▶ Extracted text
.....

In 2020 I read many books by people who have different views than I have, I read several books on CRT and Liberation Theology as well as some written by Progressive Theologians. I found it interesting to see the world as they see it. I also found it strengthen my resolve to fight for clarity in my thoughts and charity in my interactions with those with whom I disagree. As a result, my reading list was a bit more eclectic than most years. As I look forward to 2021 I do so with a mixture of excitement and sadness as I will be finishing my Seminary degrees. I don’t know if I disliked a book that was assigned to me and will miss the rigor of reading with a deadline. I am excited however to read what I want when I want. I plan on rereading some of my favorite books I read in obtaining my degree as well as much more fiction and hope to write a devotional for pre-teens before the year is out. That being said here are my top ten books for 2020.


The Trellis and the Vine
This book has been on my reading list for a while but had not had the time to get to it. It was required for school so I read it in November. Such a timely book for any pastor to read. If ever we needed the message and strategy of connection over programs it’s now. It ends with an eerie question of what we would do if we had to lead through a pandemic.

Imagine this… As we write, the first worrying signs of a swine-flu pandemic are making headlines around the world. Imagine that the pandemic swept through your part of the world and that all public assemblies of more than three people were banned by the government for reasons of public health and safety. And let’s say that due to some catastrophic combination of local circumstances, this ban had to remain in place for 18 months. How would your congregation of 120 members continue to function—with no regular church gatherings of any kind, and no home groups (except for groups of three)? If you were the pastor, what would you do?

ColinMarshall & Tony Payne


If that quote doesn’t make you want to read this book nothing will.


Live not by lies
Such a timely book. In a world where we are constantly bombarded by what Rod calls “soft totalitarianism” Live Not By Lies teaches American Christians a method for resistance:
    SEE: Acknowledge the reality of the situation.
    JUDGE: Assess reality in the light of what we as Christians know to be true.
    ACT: Take action to protect truth.
The most powerful weapon we have against the secularism of our age is seeing the truth and speaking the truth. Every Christian should read this book.


Atomic Habits
I haven’t read a ton of leadership books over the past few years but this one was recommended by everyone. I read it and was suprised by the simplicity and practical application of what Clear argues for. Also he likes baseball.


Christ Centered Preaching
I have read several books on expository preaching this one is one of the best in terms of explaining the importance of expository sermons as well as the practical examples that walk you through the process of doing so. I read this for a class Dr. Chapell taught at my Seminary. He is an equally gifted communicator and writer.

.....

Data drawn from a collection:
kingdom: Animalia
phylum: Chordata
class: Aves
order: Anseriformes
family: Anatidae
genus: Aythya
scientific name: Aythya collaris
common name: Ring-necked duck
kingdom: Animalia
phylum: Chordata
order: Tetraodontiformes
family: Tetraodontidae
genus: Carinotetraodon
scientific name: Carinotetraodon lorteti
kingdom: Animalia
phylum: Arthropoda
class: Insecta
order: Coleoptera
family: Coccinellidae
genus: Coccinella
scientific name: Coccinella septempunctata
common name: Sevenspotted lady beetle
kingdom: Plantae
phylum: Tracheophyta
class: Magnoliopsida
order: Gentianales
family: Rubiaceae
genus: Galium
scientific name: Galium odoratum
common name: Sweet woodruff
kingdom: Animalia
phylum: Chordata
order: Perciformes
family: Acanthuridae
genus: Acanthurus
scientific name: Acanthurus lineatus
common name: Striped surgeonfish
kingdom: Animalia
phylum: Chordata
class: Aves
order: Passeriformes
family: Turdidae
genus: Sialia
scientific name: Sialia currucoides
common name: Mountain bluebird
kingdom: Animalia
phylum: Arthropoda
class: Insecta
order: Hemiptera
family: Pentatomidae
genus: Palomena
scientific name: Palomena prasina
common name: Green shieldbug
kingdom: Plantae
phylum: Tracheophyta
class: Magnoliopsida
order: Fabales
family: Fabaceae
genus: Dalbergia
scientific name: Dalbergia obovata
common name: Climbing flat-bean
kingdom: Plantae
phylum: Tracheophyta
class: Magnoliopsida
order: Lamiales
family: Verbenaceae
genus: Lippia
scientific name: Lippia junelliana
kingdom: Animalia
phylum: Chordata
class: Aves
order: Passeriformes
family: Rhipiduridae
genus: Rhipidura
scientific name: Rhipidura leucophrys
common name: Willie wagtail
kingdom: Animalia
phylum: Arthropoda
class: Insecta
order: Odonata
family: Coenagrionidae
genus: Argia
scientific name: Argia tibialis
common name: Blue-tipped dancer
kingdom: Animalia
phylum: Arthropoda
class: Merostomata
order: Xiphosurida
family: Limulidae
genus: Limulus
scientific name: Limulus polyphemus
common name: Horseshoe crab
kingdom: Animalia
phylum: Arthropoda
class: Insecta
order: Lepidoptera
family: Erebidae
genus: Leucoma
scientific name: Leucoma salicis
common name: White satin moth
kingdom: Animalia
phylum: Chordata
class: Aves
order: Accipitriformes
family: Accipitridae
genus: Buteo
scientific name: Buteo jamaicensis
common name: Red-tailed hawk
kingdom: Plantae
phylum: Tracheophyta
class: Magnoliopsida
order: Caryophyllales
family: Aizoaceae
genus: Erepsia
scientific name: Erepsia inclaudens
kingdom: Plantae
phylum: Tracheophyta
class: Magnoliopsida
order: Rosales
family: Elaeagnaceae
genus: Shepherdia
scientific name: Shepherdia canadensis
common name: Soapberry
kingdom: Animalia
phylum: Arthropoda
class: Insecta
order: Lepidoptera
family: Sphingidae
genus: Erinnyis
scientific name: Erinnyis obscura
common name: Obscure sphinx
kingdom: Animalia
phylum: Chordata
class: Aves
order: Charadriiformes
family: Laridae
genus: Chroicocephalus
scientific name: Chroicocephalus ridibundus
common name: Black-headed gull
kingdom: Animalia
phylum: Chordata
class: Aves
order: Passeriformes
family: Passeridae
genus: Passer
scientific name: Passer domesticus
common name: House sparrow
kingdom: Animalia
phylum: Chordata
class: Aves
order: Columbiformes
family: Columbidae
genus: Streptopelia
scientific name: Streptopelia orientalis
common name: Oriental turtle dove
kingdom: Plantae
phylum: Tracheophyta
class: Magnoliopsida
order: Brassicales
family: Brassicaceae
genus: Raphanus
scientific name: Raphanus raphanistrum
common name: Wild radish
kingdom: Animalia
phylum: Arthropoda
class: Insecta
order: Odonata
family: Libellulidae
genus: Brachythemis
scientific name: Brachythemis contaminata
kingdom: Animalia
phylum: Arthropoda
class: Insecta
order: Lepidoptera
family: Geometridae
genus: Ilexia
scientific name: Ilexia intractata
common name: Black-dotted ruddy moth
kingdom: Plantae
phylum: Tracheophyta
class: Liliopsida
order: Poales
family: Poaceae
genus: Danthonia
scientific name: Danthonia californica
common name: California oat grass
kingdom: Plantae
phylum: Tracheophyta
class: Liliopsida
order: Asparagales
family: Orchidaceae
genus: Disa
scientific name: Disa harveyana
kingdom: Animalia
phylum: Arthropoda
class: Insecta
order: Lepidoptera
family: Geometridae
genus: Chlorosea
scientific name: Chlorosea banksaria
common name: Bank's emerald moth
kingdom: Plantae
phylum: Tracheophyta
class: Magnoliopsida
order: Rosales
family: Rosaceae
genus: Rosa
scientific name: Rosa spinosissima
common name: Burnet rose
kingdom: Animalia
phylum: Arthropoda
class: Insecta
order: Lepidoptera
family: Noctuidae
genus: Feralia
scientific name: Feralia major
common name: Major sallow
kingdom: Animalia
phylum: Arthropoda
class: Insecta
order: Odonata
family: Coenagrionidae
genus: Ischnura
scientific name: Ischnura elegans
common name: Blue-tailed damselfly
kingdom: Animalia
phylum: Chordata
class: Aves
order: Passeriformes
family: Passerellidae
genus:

.....

▶ What is expected
Rewrite the passage of the book list starting at "ACT: Take action" and ending at "read this book.", swapping "weapon" for "tool".

▶ Task answer
ACT: Take action to protect truth.
The most powerful tool we have against the secularism of our age is seeing the truth and speaking the truth. Every Christian should read this book.